Anaximander and the Nature of Science
Carlo Rovelli Interviewed by Peter Frankopan
Monday, 20 February 2023
7:00pm
1 hour
Trinity College
£7 - £12.50
World-leading physicist and international bestselling writer Professor Carlo Rovelli talks about his favourite scientist, the little-known Greek philosopher Anaximander, who was the first to understand that the Earth was a rock suspended in space.
Anaximander and the Nature of Science was Rovelli’s first book and is only now being published in English translation. Rovelli says Anaximander laid the foundation of scientific thinking to the present day. He imagined an origin for the universe, the emergence of complex life from a single organism, rotation of planets and movement of animals from sea to land. Rovelli looks at the cultural landscape of the sixth century BCE that gave rise to such a shift in thinking and shows how Anaximander’s willingness to reimagine the world remains the bedrock of scientific thinking to this day.

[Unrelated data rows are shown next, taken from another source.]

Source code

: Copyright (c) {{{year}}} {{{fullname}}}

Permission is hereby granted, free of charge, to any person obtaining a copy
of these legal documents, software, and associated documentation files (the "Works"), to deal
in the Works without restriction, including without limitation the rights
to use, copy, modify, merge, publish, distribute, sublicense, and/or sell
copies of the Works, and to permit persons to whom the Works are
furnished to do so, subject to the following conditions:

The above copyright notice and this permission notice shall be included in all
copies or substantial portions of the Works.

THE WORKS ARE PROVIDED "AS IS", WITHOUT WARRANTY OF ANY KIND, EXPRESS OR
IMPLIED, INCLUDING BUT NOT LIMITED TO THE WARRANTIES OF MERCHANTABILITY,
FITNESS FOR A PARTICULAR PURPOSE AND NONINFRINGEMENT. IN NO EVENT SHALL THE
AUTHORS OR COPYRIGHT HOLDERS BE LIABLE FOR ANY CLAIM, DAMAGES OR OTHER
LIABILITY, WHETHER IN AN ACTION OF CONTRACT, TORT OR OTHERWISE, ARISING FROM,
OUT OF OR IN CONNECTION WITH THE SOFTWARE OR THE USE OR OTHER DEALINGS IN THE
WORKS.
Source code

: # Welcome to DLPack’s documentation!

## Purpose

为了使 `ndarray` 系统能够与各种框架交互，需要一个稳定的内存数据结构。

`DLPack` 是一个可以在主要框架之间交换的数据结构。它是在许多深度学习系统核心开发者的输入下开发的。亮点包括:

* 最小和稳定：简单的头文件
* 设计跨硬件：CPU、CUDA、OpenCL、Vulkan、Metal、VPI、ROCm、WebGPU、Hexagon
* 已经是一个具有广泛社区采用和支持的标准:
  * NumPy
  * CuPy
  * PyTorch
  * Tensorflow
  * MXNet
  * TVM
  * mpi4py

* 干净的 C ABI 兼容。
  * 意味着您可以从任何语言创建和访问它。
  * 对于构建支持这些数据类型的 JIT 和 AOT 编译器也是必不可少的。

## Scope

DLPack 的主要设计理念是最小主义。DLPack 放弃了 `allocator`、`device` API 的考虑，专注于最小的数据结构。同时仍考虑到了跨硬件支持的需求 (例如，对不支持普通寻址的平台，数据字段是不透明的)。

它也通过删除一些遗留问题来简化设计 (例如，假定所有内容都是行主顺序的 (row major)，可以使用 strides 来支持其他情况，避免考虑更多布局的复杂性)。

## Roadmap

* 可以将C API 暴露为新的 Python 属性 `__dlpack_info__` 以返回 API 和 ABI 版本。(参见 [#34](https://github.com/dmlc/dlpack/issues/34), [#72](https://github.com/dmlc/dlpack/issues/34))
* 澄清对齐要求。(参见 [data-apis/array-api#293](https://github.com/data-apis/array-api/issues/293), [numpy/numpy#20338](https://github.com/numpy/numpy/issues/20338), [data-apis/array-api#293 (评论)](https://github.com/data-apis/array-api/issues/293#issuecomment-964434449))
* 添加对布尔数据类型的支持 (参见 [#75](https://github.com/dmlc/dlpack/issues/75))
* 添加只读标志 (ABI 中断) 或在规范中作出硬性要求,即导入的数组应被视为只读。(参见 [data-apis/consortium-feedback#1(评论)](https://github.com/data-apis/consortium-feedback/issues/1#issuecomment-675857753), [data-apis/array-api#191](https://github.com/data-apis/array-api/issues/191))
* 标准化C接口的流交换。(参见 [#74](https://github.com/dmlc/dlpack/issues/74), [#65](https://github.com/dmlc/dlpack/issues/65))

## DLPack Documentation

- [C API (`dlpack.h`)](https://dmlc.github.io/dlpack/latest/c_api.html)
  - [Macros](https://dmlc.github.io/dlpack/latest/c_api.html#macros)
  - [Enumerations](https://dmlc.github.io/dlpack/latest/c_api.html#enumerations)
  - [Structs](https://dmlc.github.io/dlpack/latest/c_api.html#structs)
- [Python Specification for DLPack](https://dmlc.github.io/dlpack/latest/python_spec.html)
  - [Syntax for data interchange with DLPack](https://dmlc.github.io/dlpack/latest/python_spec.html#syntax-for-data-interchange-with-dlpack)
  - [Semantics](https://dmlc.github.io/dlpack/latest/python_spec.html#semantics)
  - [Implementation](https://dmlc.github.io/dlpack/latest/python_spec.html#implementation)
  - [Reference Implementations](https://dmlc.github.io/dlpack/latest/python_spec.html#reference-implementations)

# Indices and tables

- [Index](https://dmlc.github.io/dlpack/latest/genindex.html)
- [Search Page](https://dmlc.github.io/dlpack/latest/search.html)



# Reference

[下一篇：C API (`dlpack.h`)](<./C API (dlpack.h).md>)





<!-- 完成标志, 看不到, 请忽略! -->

Rovelli is author of two-million-selling Seven Brief Lessons on Physics, Reality is Not What it Seems, The Order of Time and Helgoland, which have been translated into 43 languages. His fans include Antony Gormley, Neil Gaiman, Philip Pullman, Nick Hornby and Morgan Freeman. Rovelli works at the Perimeter Institute and The Roman Institute in Canada and is also director of the quantum gravity research group of the Centre de Physique Théorique in Marseille, France. Here he talks to Professor Peter Frankopan, professor of global history at the University of Oxford and author of The Silk Roads: A New History of the World.
This event is part of the festival’s programme of Italian literature and culture.